Menzione speciale alle iniziative di resilienza al cambiamento climatico e alla crisi economica. Ogni città, piccola o grande, realizza la sua Plage. Una serie di eventi musicali, sportivi e culturali, installazioni sportive (dall’arrampicata al nuoto, dal ping pong al beach volley e così via), chioschi, fontane per rinfrescarsi, ombrelloni, lettini e sdraio.. gratuiti per tutti.

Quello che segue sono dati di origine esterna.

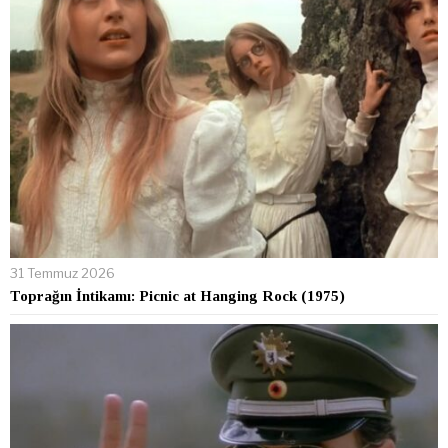
31 Temmuz 2026
Toprağın İntikamı: Picnic at Hanging Rock (1975)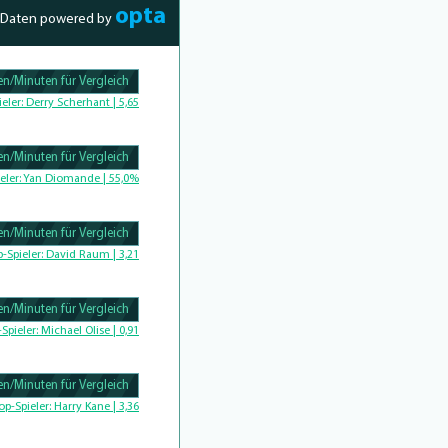
opta
Daten powered by
n/Minuten für Vergleich
Complete
ieler:
Derry Scherhant | 5,65
n/Minuten für Vergleich
Complete
eler:
Yan Diomande | 55,0%
n/Minuten für Vergleich
omplete
p-Spieler:
David Raum | 3,21
n/Minuten für Vergleich
-Spieler:
Michael Olise | 0,91
n/Minuten für Vergleich
Complete
op-Spieler:
Harry Kane | 3,36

Per concludere una nota negativa, la scenografica cittadella medievale di Carcassonne. Patrimonio dell’umanità. All’interno una fiera di negozi improbabili che la trasformano in una sorta di Disneyland. Mentre lo stavamo dicendo, camminando fra le sue stradine, passa un gruppo di italiani e una signora: “Adoro questo posto, è speciale con questo tipo di negozi”. Amen.

Negozio di ombrelli artigianali a Pau

Che fare? Una strategia che non punti ai numeri, ma alla qualità. Soggiorni lunghi, con pernottamenti, con iniziative riconoscibili, mirate a segmenti di viaggiatori specifici e integrate con il territorio. Tanta cultura. Dopo aver visitato, oltre alle città già citate, Albi, Bordeaux, Foix, Dun, Bayonne, Saint Jean-Pied-de-Port, Pamiers, Perpignan, Montpellier, Narbona. Città grandi, medie, piccole, villaggi di poche centinaia di abitanti. La Francia sa valorizzare le sue bellezze anche se, molto spesso, non noi non avremmo nulla da invidiare. Anzi. Eppure, i centri storici vivi, di attività varie e bei negozi (come non dimenticare l’ombrellaio artigianale di Pau?). Curati. Con la presenza di ricchi giardini botanici. Rispettosi della loro storia e con innesti scelti di modernità. Con iniziative tutto l’anno.

A Nimes (altra città che ho dimenticato di citare) hanno di nuovo rilanciato la candidatura come Patrimonio dell’Umanità. Ci avevano provato nel 2018 e non ce l’avevano fatta perché i centri storici interi e l’antichità sono elementi già molto presenti sulla lista Unesco. Ci riprovano stavolta con un unico monumento, la Maison Carré, un tempio romano che stupisce per la sua conservazione. Tempi brevi, insomma, per ripartire e una probabile vittoria (la risposta sarà a giorni).

E Ascoli Piceno nell’Unesco? Se ne parla più?

Perché, nell’ottica di resistere a un clima che è cambiato e rendere più bella la nostra città la fontana di viale De Gasperi non è come il Miroir d’Eau?

E sono solo due esempi.

Il Miroir d’eau di Bordeaux. Il punto più fotografato, a seconda dei momenti fontana, specchio d’acqua, vaporizzatore. Imprescindibile nelle ultime calde estati (l’unica foto non scattata da me: ero nell’acqua)
Maison Carrée a Nimes. Prossimo Patrimonio dell’umanità Unesco?